> _TASK OBJECTIVE_: From the records below, please repeat exactly the line that has "A low-level API", the line that has "with numpy, though.", and every line between them, and nothing else.

(Stored items from a collection)

[Start of section]

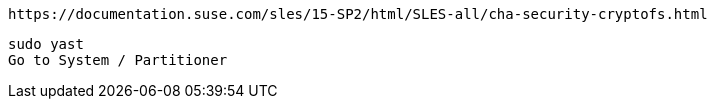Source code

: 
----
https://documentation.suse.com/sles/15-SP2/html/SLES-all/cha-security-cryptofs.html
----


----
sudo yast
Go to System / Partitioner
----

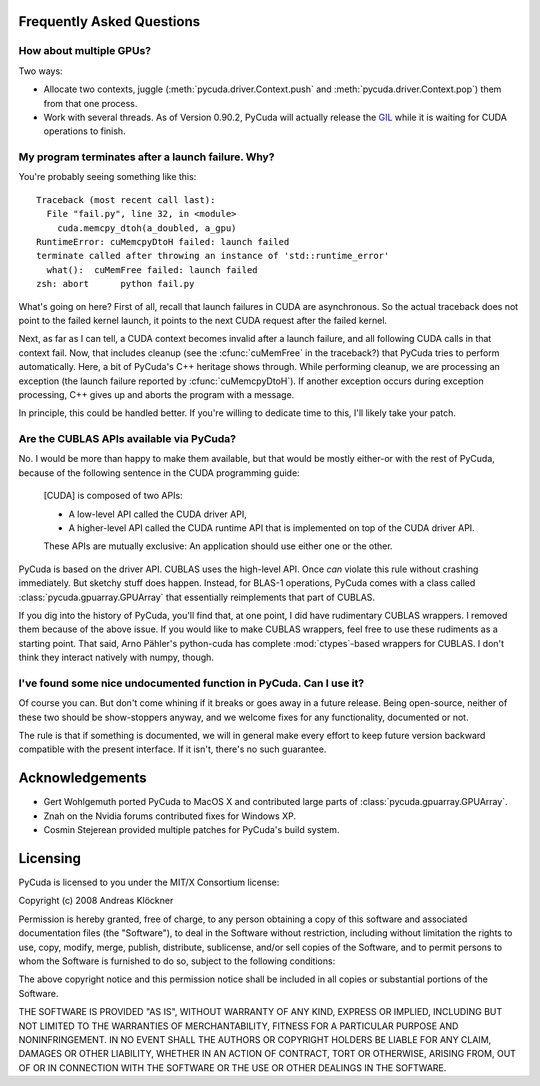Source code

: Frequently Asked Questions
==========================

How about multiple GPUs?
------------------------

Two ways:

* Allocate two contexts, juggle (:meth:`pycuda.driver.Context.push` and
  :meth:`pycuda.driver.Context.pop`) them from that one process.
* Work with several threads. As of Version 0.90.2, PyCuda will actually 
  release the `GIL <http://en.wikipedia.org/wiki/Global_Interpreter_Lock>`_
  while it is waiting for CUDA operations to finish.

My program terminates after a launch failure. Why?
--------------------------------------------------

You're probably seeing something like this::

  Traceback (most recent call last):
    File "fail.py", line 32, in <module>
      cuda.memcpy_dtoh(a_doubled, a_gpu)
  RuntimeError: cuMemcpyDtoH failed: launch failed
  terminate called after throwing an instance of 'std::runtime_error'
    what():  cuMemFree failed: launch failed
  zsh: abort      python fail.py

What's going on here? First of all, recall that launch failures in 
CUDA are asynchronous. So the actual traceback does not point to
the failed kernel launch, it points to the next CUDA request after
the failed kernel.

Next, as far as I can tell, a CUDA context becomes invalid after a launch
failure, and all following CUDA calls in that context fail. Now, that includes
cleanup (see the :cfunc:`cuMemFree` in the traceback?) that PyCuda tries to perform
automatically. Here, a bit of PyCuda's C++ heritage shows through. While 
performing cleanup, we are processing an exception (the launch failure
reported by :cfunc:`cuMemcpyDtoH`). If another exception occurs during 
exception processing, C++ gives up and aborts the program with a message.

In principle, this could be handled better. If you're willing to dedicate time
to this, I'll likely take your patch.

Are the CUBLAS APIs available via PyCuda?  
-----------------------------------------

No. I would be more than happy to make them available, but that would be mostly
either-or with the rest of PyCuda, because of the following sentence in the
CUDA programming guide:

   [CUDA] is composed of two APIs:

   * A low-level API called the CUDA driver API,
   * A higher-level API called the CUDA runtime API that is implemented on top of
     the CUDA driver API.

   These APIs are mutually exclusive: An application should use either one or the
   other.

PyCuda is based on the driver API. CUBLAS uses the high-level API. Once *can*
violate this rule without crashing immediately. But sketchy stuff does happen.
Instead, for BLAS-1 operations, PyCuda comes with a class called
:class:`pycuda.gpuarray.GPUArray` that essentially reimplements that part of
CUBLAS.

If you dig into the history of PyCuda, you'll find that, at one point, I
did have rudimentary CUBLAS wrappers. I removed them because of the above
issue. If you would like to make CUBLAS wrappers, feel free to use these
rudiments as a starting point. That said, Arno Pähler's python-cuda has
complete :mod:`ctypes`-based wrappers for CUBLAS. I don't think they interact natively
with numpy, though.

I've found some nice undocumented function in PyCuda. Can I use it?
-------------------------------------------------------------------

Of course you can. But don't come whining if it breaks or goes away in
a future release. Being open-source, neither of these two should be
show-stoppers anyway, and we welcome fixes for any functionality,
documented or not.

The rule is that if something is documented, we will in general make
every effort to keep future version backward compatible with the present
interface. If it isn't, there's no such guarantee.

Acknowledgements
================

* Gert Wohlgemuth ported PyCuda to MacOS X and contributed large parts of
  :class:`pycuda.gpuarray.GPUArray`.
* Znah on the Nvidia forums contributed fixes for Windows XP.
* Cosmin Stejerean provided multiple patches for PyCuda's build system.

Licensing
=========

PyCuda is licensed to you under the MIT/X Consortium license:

Copyright (c) 2008 Andreas Klöckner

Permission is hereby granted, free of charge, to any person
obtaining a copy of this software and associated documentation
files (the "Software"), to deal in the Software without
restriction, including without limitation the rights to use,
copy, modify, merge, publish, distribute, sublicense, and/or sell
copies of the Software, and to permit persons to whom the
Software is furnished to do so, subject to the following
conditions:

The above copyright notice and this permission notice shall be
included in all copies or substantial portions of the Software.

THE SOFTWARE IS PROVIDED "AS IS", WITHOUT WARRANTY OF ANY KIND,
EXPRESS OR IMPLIED, INCLUDING BUT NOT LIMITED TO THE WARRANTIES
OF MERCHANTABILITY, FITNESS FOR A PARTICULAR PURPOSE AND
NONINFRINGEMENT. IN NO EVENT SHALL THE AUTHORS OR COPYRIGHT
HOLDERS BE LIABLE FOR ANY CLAIM, DAMAGES OR OTHER LIABILITY,
WHETHER IN AN ACTION OF CONTRACT, TORT OR OTHERWISE, ARISING
FROM, OUT OF OR IN CONNECTION WITH THE SOFTWARE OR THE USE OR
OTHER DEALINGS IN THE SOFTWARE.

[End of section]

> _TASK RESULT_:
   * A low-level API called the CUDA driver API,
   * A higher-level API called the CUDA runtime API that is implemented on top of
     the CUDA driver API.

   These APIs are mutually exclusive: An application should use either one or the
   other.

PyCuda is based on the driver API. CUBLAS uses the high-level API. Once *can*
violate this rule without crashing immediately. But sketchy stuff does happen.
Instead, for BLAS-1 operations, PyCuda comes with a class called
:class:`pycuda.gpuarray.GPUArray` that essentially reimplements that part of
CUBLAS.

If you dig into the history of PyCuda, you'll find that, at one point, I
did have rudimentary CUBLAS wrappers. I removed them because of the above
issue. If you would like to make CUBLAS wrappers, feel free to use these
rudiments as a starting point. That said, Arno Pähler's python-cuda has
complete :mod:`ctypes`-based wrappers for CUBLAS. I don't think they interact natively
with numpy, though.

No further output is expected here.